Título: A caravana passa
Autor: Celso Ming
Fonte: O Estado de São Paulo, 10/12/2005, Economia & Negócios, p. B2

A inflação (custo de vida) deste ano deve ficar mais perto dos 6% do que dos 5% e isso diz mais do que parece.

A evolução do IPCA em novembro, ontem divulgada pelo IBGE, ficou em 0,55%, dentro do que se esperava. É um número mais baixo do que o de outubro (0,75%) e reforça a percepção de que a cavalgada está perdendo força.

A inflação acumulada em 2005 até novembro já é de 5,3% e, em 12 meses (novembro a novembro), de 6,2%. Bastará que dezembro traga um IPCA ligeiramente acima de 0,5% para que o ano aponte para inflação entre 5,8% e 6,0%. Por aí já dá para ver que o sacrifício deste ano só conseguiu baixar a inflação dos 7,6%, verificados no ano passado, para os prováveis 5,9% deste ano, o que não é pouco.

Do ponto de vista estritamente técnico, essas considerações dão razão ao Banco Central quando sustenta que, se é para cumprir a meta deste ano, de uma inflação não superior a 5,1%, os juros não poderiam ter ficado abaixo do que estiveram.

É claro que isso não mata o assunto.
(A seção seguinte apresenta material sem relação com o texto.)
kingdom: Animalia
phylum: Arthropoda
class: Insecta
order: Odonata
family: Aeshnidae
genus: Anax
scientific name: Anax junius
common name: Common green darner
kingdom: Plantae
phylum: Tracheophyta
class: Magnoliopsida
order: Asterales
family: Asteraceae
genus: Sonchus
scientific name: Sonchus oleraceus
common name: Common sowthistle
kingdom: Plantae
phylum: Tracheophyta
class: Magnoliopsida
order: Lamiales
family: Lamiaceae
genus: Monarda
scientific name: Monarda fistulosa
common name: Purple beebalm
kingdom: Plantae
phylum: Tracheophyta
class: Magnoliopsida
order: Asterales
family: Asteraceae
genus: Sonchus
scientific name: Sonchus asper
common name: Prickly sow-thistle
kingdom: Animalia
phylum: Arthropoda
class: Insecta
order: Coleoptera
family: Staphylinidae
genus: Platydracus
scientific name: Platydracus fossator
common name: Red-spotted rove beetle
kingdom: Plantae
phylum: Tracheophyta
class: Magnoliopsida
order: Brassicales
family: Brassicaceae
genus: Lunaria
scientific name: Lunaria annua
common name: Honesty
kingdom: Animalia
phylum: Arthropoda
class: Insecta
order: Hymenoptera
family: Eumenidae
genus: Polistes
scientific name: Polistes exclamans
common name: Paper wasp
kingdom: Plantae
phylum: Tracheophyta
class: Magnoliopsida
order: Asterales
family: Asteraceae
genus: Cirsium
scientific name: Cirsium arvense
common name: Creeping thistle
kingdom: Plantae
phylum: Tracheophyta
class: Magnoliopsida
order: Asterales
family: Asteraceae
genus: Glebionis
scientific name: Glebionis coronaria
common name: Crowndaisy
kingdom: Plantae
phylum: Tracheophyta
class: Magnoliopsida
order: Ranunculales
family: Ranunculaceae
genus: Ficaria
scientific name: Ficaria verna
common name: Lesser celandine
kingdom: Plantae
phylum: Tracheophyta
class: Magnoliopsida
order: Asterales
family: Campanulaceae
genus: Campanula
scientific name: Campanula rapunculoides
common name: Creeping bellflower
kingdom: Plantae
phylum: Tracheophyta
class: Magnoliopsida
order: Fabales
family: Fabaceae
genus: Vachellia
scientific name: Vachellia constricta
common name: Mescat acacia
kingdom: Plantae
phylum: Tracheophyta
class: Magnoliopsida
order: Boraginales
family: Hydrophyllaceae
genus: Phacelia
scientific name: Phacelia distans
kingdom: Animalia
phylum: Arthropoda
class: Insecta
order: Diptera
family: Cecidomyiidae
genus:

É preciso perguntar se a sociedade está disposta a aturar o arrocho monetário e a suportar um crescimento econômico medíocre para ter inflação mais baixa. O tiroteio contra o Banco Central e sua política de juros, depois que o País soube do tamanho do PIB do terceiro trimestre, pareceu indicar que a sociedade está clamando por afrouxamento.

Mas as pessoas são volúveis. Basta que a inflação saia do caminho da roça para que os mesmos que hoje gritam por mais crescimento peçam mão pesada contra a deterioração do poder aquisitivo do consumidor.

Por enquanto, a inflação não está saindo do caminho da roça. Quem olha para frente vê que em 2006 o combate à inflação será mais fácil do que foi em 2005 e que a meta de 4,5% não está fora de propósito.

Dois fatores decisivos concorrem para isso. O primeiro é o dólar barato. Apesar da reação dos últimos dois dias, nada indica disparada altista do dólar que concorresse para elevar os preços em reais dos produtos importados. Ao contrário, as projeções apontam para um superávit comercial (exportações menos importações) em 2006 perto dos US$ 36 bilhões.

O segundo fator, que deverá manter a inflação sob controle é o baixo reajuste esperado nos preços administrados. Eles pesam cerca de 30% no IPCA (inflação oficial) e não são atingidos pela alta dos juros. Na categoria estão insumos, mercadorias e serviços (energia elétrica, tarifas telefônicas e aluguéis), cujos valores são corrigidos, pela lei ou por contrato, pelo IGP-M, Índice Geral de Preços do Mercado.

Neste ano, o IGP-M terá uma variação próxima de 1,5%. Ao contrário do que aconteceu em anos anteriores, daqui para frente o IGP-M conduzirá a reajustes dos preços administrados bem abaixo da inflação e, nessas condições, jogará a favor da inflação descendente.

De qualquer forma, a inflação deste ano mais perto dos 6% reforça apostas de que a próxima reunião do Copom, agendada para terça e quarta-feira, seguirá no ritmo atual, de corte comedido dos juros, de 0,5 ponto porcentual por vez. A reação dentro e fora do governo a esse passo de dança será o coro indignado de sempre. E o Banco Central ouvirá tudo com a cabeça de quem pensa num velho ditado. "A caravana passa", dirá Henrique Meirelles. E será assim enquanto o presidente Lula bancar o jogo do Banco Central.

E, cá entre nós, quem disse há alguns dias, que providenciaria "um ajuste na política econômica" que sairia ainda na semana passada e depois não fez nada, não pretende desbancar o jogo do Banco Central.